The classic example: you build a research agent that calls 8 tools in sequence. You benchmark the cost of a single tool call ($0.002) and estimate your 8-step loop at $0.016. The real cost is closer to $0.072 — because step 8 processes 7 prior assistant responses plus 7 prior tool results as input context, not just one tool call. Steps 1–7 also accumulated context, making the total much higher than expected.
The most impactful lever is reducing output tokens per step, because these accumulate as future input. A 50% reduction in output verbosity cuts total input token cost by roughly 25% on a 10-step loop — a bigger effect than switching from GPT-4o to GPT-4o mini on the output side alone.
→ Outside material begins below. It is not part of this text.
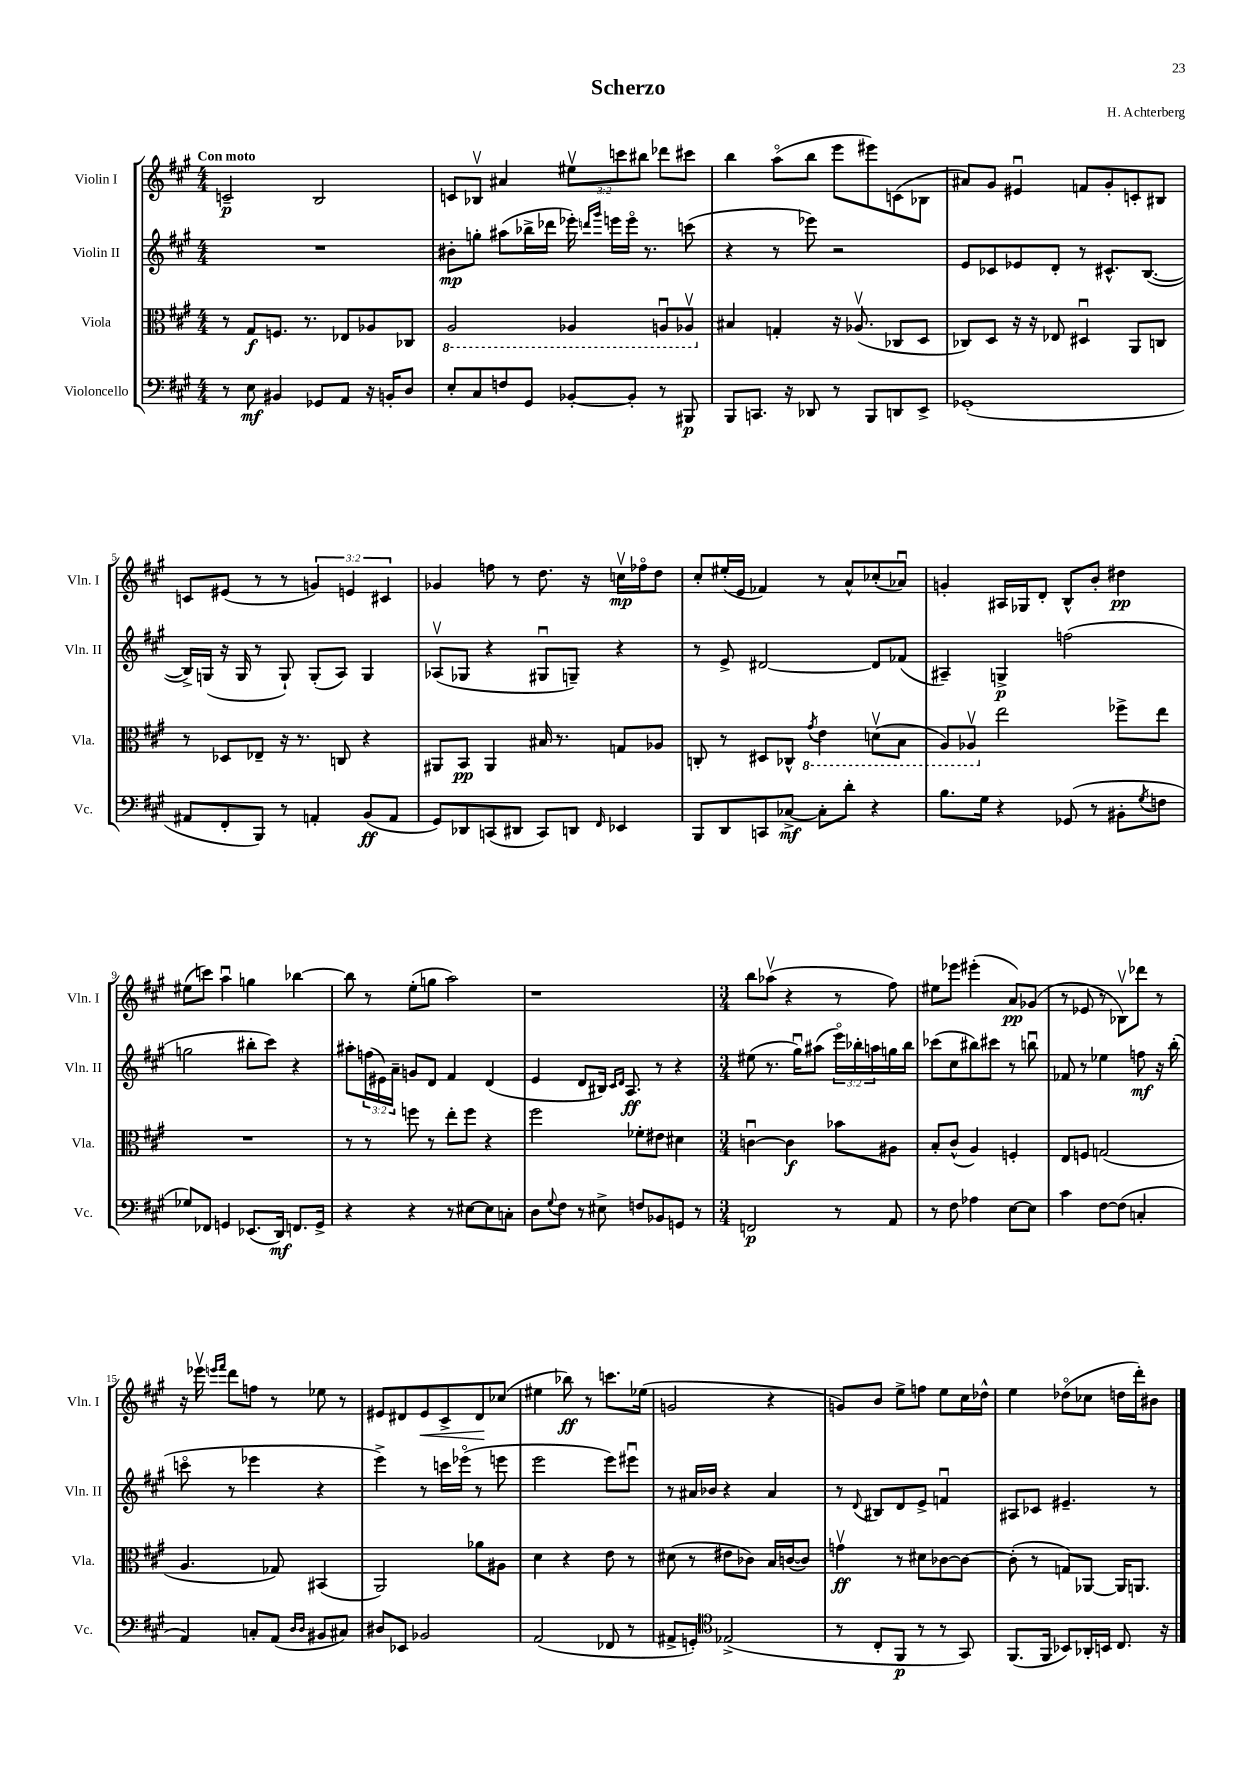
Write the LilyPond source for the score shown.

Prompt caching is the second most impactful optimization when your constant prefix (system prompt + tool definitions) is large. At 1,200 tokens of constant prefix across 10 steps with Claude 3.5 Sonnet, caching saves roughly $0.000032 per loop — not huge for one loop, but at 20 loops/day and 30 days/month that's ~$0.19/month per agent instance. At enterprise scale (10,000 loops/day), that's $960/month from just enabling caching.
What is the fastest way to cut agentic loop costs by 50%?
Switch to a cheaper model for non-critical steps. If your agent uses Claude 3.5 Sonnet for all 10 steps, using Claude 3.5 Haiku for steps 1–7 and Sonnet only for the final synthesis step cuts costs by roughly 70%. The key insight: most intermediate steps in a research or coding agent don't require the full capabilities of a frontier model — they're doing simple tool dispatching or formatting. Reserve the expensive model for synthesis, judgment, and final output.
How do token counts change if my agent uses function calling?
Function calling (tool use) typically adds 200–600 tokens per call to your context: the tool call JSON, the tool result, and any parsing overhead. These count as part of the accumulated context and grow with each step. If your agent makes one function call per step with a 300-token tool result, that adds to the input_per_step baseline — your effective input accumulation is higher than the raw "input per step" figure alone.